Restate, in full and unchanged, the entries that follow, but not their pictures.

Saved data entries
——
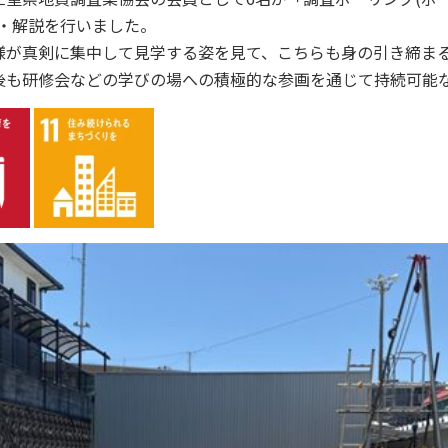
演・解説を行いました。
様が真剣に集中して見学する姿を見て、こちらも身の引き締ま
後も研修会などの学びの場への積極的な参画を通じて持続可能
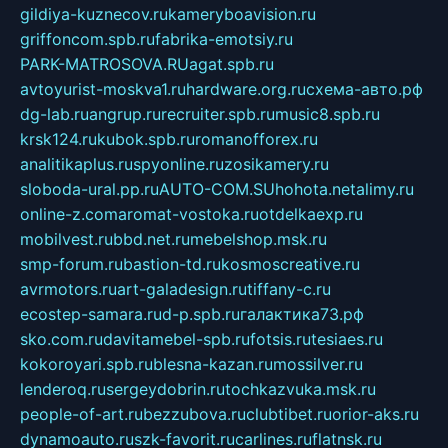
gildiya-kuznecov.ru
kameryboavision.ru
griffoncom.spb.ru
fabrika-emotsiy.ru
PARK-MATROSOVA.RU
agat.spb.ru
avtoyurist-moskva1.ru
hardware.org.ru
схема-авто.рф
dg-lab.ru
angrup.ru
recruiter.spb.ru
music8.spb.ru
krsk124.ru
kubok.spb.ru
romanofforex.ru
analitikaplus.ru
spyonline.ru
zosikamery.ru
sloboda-ural.pp.ru
AUTO-COM.SU
hohota.net
alimy.ru
online-z.com
aromat-vostoka.ru
otdelkaexp.ru
mobilvest.ru
bbd.net.ru
mebelshop.msk.ru
smp-forum.ru
bastion-td.ru
kosmoscreative.ru
avrmotors.ru
art-galadesign.ru
tiffany-c.ru
ecostep-samara.ru
d-p.spb.ru
галактика73.рф
sko.com.ru
davitamebel-spb.ru
fotsis.ru
tesiaes.ru
kokoroyari.spb.ru
blesna-kazan.ru
mossilver.ru
lenderoq.ru
sergeydobrin.ru
tochkazvuka.msk.ru
people-of-art.ru
bezzubova.ru
clubtibet.ru
orior-aks.ru
dynamoauto.ru
szk-favorit.ru
carlines.ru
flatnsk.ru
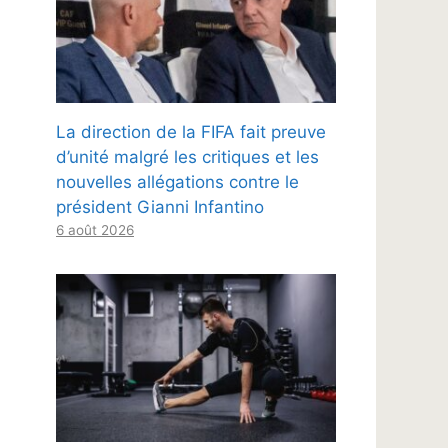
La direction de la FIFA fait preuve
d’unité malgré les critiques et les
nouvelles allégations contre le
président Gianni Infantino
6 août 2026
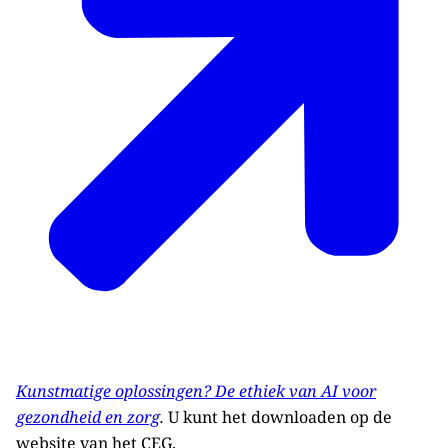
Kunstmatige oplossingen? De ethiek van AI voor
gezondheid en zorg
.
U kunt het downloaden op de
website van het CEG.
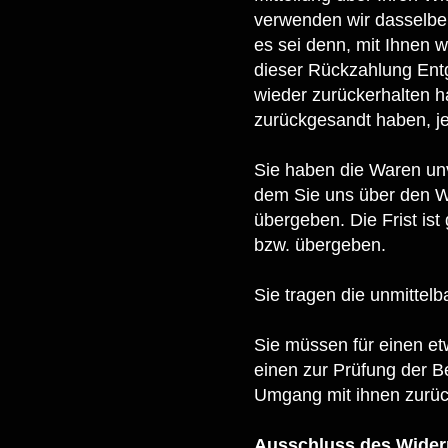
verwenden wir dasselbe 
es sei denn, mit Ihnen 
dieser Rückzahlung Entg
wieder zurückerhalten h
zurückgesandt haben, je
Sie haben die Waren unv
dem Sie uns über den Wi
übergeben. Die Frist is
bzw. übergeben.
Sie tragen die unmitte
Sie müssen für einen e
einen zur Prüfung der B
Umgang mit ihnen zurück
Ausschluss des Wider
——
## REPLY TO THE TASK
演・解説を行いました。
様が真剣に集中して見学する姿を見て、こちらも身の引き締ま
後も研修会などの学びの場への積極的な参画を通じて持続可能
gildiya-kuznecov.ru
kameryboavision.ru
griffoncom.spb.ru
fabrika-emotsiy.ru
PARK-MATROSOVA.RU
agat.spb.ru
avtoyurist-moskva1.ru
hardware.org.ru
схема-авто.рф
dg-lab.ru
angrup.ru
recruiter.spb.ru
music8.spb.ru
krsk124.ru
kubok.spb.ru
romanofforex.ru
analitikaplus.ru
spyonline.ru
zosikamery.ru
sloboda-ural.pp.ru
AUTO-COM.SU
hohota.net
alimy.ru
online-z.com
aromat-vostoka.ru
otdelkaexp.ru
mobilvest.ru
bbd.net.ru
mebelshop.msk.ru
smp-forum.ru
bastion-td.ru
kosmoscreative.ru
avrmotors.ru
art-galadesign.ru
tiffany-c.ru
ecostep-samara.ru
d-p.spb.ru
галактика73.рф
sko.com.ru
davitamebel-spb.ru
fotsis.ru
tesiaes.ru
kokoroyari.spb.ru
blesna-kazan.ru
mossilver.ru
lenderoq.ru
sergeydobrin.ru
tochkazvuka.msk.ru
people-of-art.ru
bezzubova.ru
clubtibet.ru
orior-aks.ru
dynamoauto.ru
szk-favorit.ru
carlines.ru
flatnsk.ru
La direction de la FIFA fait preuve
d’unité malgré les critiques et les
nouvelles allégations contre le
président Gianni Infantino
6 août 2026
Kunstmatige oplossingen? De ethiek van AI voor
gezondheid en zorg
.
U kunt het downloaden op de
website van het CEG.
verwenden wir dasselbe 
es sei denn, mit Ihnen 
dieser Rückzahlung Entg
wieder zurückerhalten h
zurückgesandt haben, je
Sie haben die Waren unv
dem Sie uns über den Wi
übergeben. Die Frist is
bzw. übergeben.
Sie tragen die unmitte
Sie müssen für einen e
einen zur Prüfung der B
Umgang mit ihnen zurück
Ausschluss des Wider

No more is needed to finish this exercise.